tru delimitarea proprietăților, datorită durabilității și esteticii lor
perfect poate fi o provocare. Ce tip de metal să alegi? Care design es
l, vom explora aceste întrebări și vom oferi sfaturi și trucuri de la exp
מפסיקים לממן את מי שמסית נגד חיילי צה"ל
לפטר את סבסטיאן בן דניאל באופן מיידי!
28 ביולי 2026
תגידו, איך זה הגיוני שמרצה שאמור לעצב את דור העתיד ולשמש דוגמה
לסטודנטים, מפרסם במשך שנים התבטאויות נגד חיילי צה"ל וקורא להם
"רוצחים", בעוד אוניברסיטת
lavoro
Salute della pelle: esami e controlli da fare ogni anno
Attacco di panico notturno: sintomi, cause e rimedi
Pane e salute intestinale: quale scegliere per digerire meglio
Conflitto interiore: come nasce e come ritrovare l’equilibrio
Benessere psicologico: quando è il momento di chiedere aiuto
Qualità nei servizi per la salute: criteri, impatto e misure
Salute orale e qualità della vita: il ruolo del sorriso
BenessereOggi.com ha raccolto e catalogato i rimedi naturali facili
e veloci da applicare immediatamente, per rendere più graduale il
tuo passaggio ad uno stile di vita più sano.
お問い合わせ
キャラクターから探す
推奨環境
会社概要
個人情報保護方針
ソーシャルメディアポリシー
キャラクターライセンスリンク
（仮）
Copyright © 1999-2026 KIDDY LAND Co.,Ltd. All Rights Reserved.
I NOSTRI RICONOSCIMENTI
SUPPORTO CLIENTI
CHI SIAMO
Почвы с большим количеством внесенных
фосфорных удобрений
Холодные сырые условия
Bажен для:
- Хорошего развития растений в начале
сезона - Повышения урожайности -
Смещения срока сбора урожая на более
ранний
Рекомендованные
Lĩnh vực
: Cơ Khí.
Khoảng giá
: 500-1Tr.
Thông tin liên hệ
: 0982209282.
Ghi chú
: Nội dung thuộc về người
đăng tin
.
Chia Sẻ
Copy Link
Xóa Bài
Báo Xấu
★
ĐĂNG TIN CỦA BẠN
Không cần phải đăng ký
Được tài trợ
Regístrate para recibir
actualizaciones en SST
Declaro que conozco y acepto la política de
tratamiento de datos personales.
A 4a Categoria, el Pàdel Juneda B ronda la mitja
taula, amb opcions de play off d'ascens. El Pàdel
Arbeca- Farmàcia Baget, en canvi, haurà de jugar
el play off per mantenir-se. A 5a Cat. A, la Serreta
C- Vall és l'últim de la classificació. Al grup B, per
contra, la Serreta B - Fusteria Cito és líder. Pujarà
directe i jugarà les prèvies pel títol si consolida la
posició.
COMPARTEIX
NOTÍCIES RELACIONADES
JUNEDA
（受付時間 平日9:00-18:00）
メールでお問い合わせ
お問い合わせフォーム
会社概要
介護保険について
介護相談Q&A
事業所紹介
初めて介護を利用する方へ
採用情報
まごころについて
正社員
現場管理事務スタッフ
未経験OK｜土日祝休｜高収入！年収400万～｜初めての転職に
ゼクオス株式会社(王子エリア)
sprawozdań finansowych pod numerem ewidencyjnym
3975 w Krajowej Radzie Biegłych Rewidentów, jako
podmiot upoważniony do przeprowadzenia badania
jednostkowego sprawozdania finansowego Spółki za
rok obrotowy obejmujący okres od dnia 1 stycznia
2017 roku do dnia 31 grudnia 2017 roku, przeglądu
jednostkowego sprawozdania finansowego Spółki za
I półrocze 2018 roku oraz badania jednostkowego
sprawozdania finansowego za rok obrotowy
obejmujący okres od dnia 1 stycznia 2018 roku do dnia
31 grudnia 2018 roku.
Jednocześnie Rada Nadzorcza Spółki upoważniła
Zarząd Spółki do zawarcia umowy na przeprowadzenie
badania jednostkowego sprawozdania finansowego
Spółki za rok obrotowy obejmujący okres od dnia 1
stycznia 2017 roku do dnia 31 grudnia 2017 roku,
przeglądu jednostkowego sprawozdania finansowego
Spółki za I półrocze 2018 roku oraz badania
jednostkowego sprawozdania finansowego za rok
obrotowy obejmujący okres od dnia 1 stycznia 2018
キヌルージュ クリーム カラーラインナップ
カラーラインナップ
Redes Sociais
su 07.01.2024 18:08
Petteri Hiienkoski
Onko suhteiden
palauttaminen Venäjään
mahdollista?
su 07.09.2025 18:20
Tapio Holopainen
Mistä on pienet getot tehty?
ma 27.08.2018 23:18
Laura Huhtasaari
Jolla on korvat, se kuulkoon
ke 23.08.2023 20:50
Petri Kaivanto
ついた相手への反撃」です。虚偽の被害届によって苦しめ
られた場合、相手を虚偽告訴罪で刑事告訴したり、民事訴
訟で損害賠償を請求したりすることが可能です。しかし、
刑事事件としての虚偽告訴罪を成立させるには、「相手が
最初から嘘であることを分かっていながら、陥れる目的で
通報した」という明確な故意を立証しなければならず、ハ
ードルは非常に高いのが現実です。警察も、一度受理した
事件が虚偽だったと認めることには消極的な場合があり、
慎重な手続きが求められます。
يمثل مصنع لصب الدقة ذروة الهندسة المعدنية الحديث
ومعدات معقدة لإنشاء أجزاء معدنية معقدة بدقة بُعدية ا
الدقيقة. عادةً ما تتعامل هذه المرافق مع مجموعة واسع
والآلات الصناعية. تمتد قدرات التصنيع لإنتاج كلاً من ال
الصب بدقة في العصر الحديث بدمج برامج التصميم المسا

○ ○ ○ ○ ○ ○ ○

What you return must match, line for line, the data from the line containing "ma 27.08.2018 23:18" to its end, both ends included.

ma 27.08.2018 23:18
Laura Huhtasaari
Jolla on korvat, se kuulkoon
ke 23.08.2023 20:50
Petri Kaivanto
ついた相手への反撃」です。虚偽の被害届によって苦しめ
られた場合、相手を虚偽告訴罪で刑事告訴したり、民事訴
訟で損害賠償を請求したりすることが可能です。しかし、
刑事事件としての虚偽告訴罪を成立させるには、「相手が
最初から嘘であることを分かっていながら、陥れる目的で
通報した」という明確な故意を立証しなければならず、ハ
ードルは非常に高いのが現実です。警察も、一度受理した
事件が虚偽だったと認めることには消極的な場合があり、
慎重な手続きが求められます。
يمثل مصنع لصب الدقة ذروة الهندسة المعدنية الحديث
ومعدات معقدة لإنشاء أجزاء معدنية معقدة بدقة بُعدية ا
الدقيقة. عادةً ما تتعامل هذه المرافق مع مجموعة واسع
والآلات الصناعية. تمتد قدرات التصنيع لإنتاج كلاً من ال
الصب بدقة في العصر الحديث بدمج برامج التصميم المسا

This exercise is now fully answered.